Eutelsat’s 75-gigabit-per-second Konnect satellite and 500-gigabit-per-second Konnect VHTS satellite, both from manufacturer Thales Alenia Space, are the “key elements of our return to growth,” Belmer said.
He confirmed that Konnect, originally intended solely for Africa, will also have coverage of Europe. Eutelsat decided to split coverage between the two continents to get a head start over Viasat of Carlsbad, California, whose 1-terabit-per-second ViaSat-3 EMEA satellite is projected to launch in 2021 or 2022.
Belmer said Eutelsat’s Africa-focused broadband business, Konnect Africa, is expanding rapidly after overcoming rollout issues earlier this year. Broadband in Europe and Africa will fuel Eutelsat’s return to growth, he said.
C-band proceeds unclear, U.S. Treasury contribution divisive
Eutelsat is one of four satellite operators that could gain a windfall tallying hundreds of millions if not billions of dollars from the sale of some C-band spectrum in the United States.

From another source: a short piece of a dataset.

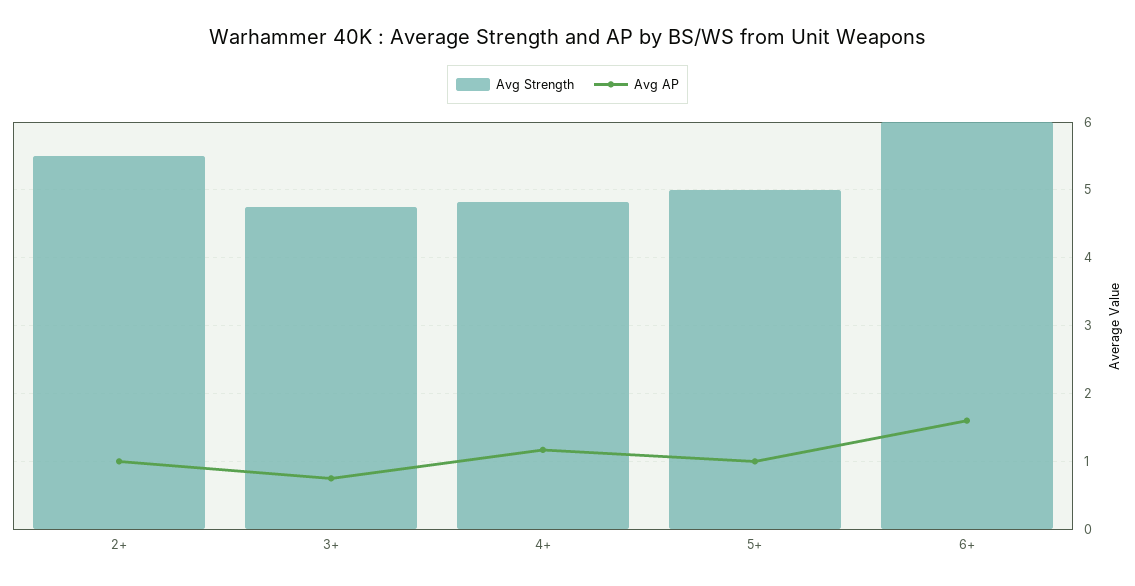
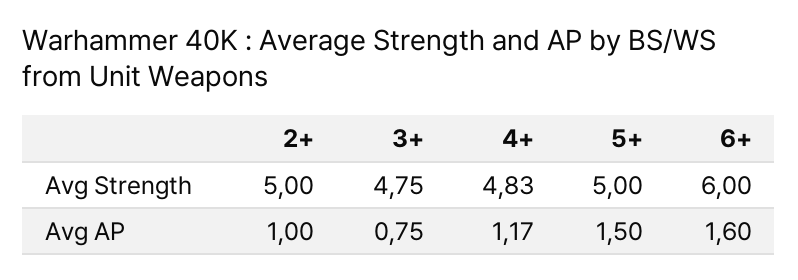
Avg Strength, 2+: 5.5 -> 5
Avg AP, 5+: 1 -> 1.5

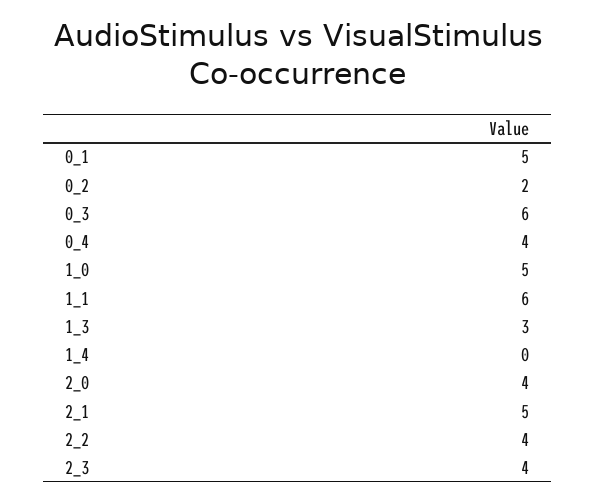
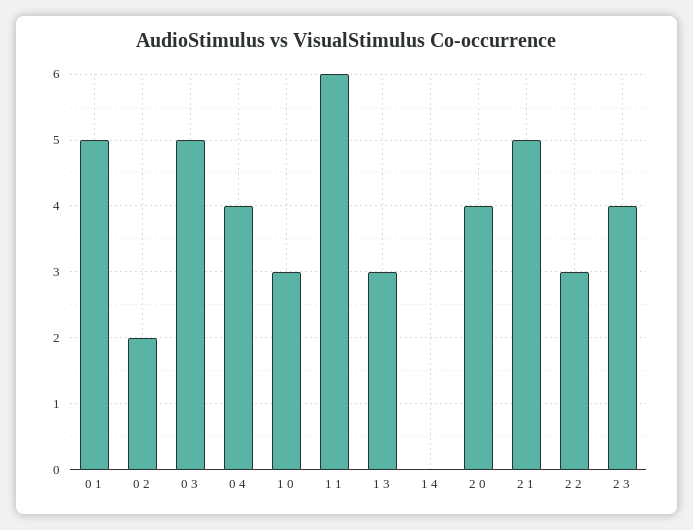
0_3: 6 -> 5
1_0: 5 -> 3
2_2: 4 -> 3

Belmer suggested, though, that how those proceeds would be get divvied up remains unclear despite the proximity of a decision by the U.S. Federal Communications Commission.
Belmer said the C-Band Alliance — a group comprised of Intelsat, SES, Eutelsat and Telesat — is weighing out how much of any proceeds each member would gain based on their 2017 U.S. C-band revenues. A calculation is expected by the end of the month, he said while suggesting that the group is stalling on getting it done.
“It’s very late … they are procrastinating on that,” he said.
Belmer said the C-Band Alliance also lacks internal consensus on the details of a voluntary contribution to the U.S. Treasury from a spectrum sale.
“There is no real agreement and alignment on that question within the CBA, contrary to what has been said in some instances recently,” Belmer said.
Peter Pitsch, the CBA’s executive vice president of advocacy and government relations, said July 16 to Congress that the alliance had agreed to make a “significant voluntary contribution to the U.S. Treasury” from any sale proceeds. Intelsat CEO Stephen Spengler praised the decision July 30, saying the group “won’t let something easily addressable stand in the way of adopting our proposal.”
Belmer said CBA members need to discuss the contribution further, but declined to say more, citing governing rules of the alliance.
“What I can tell you is that this voluntary contribution to the U.S. Treasury is not part of the scope of the CBA,” he said. “It needs to be discussed and aligned within all the members of the CBA, meaning the four of us, and for the moment there is no alignment on that.”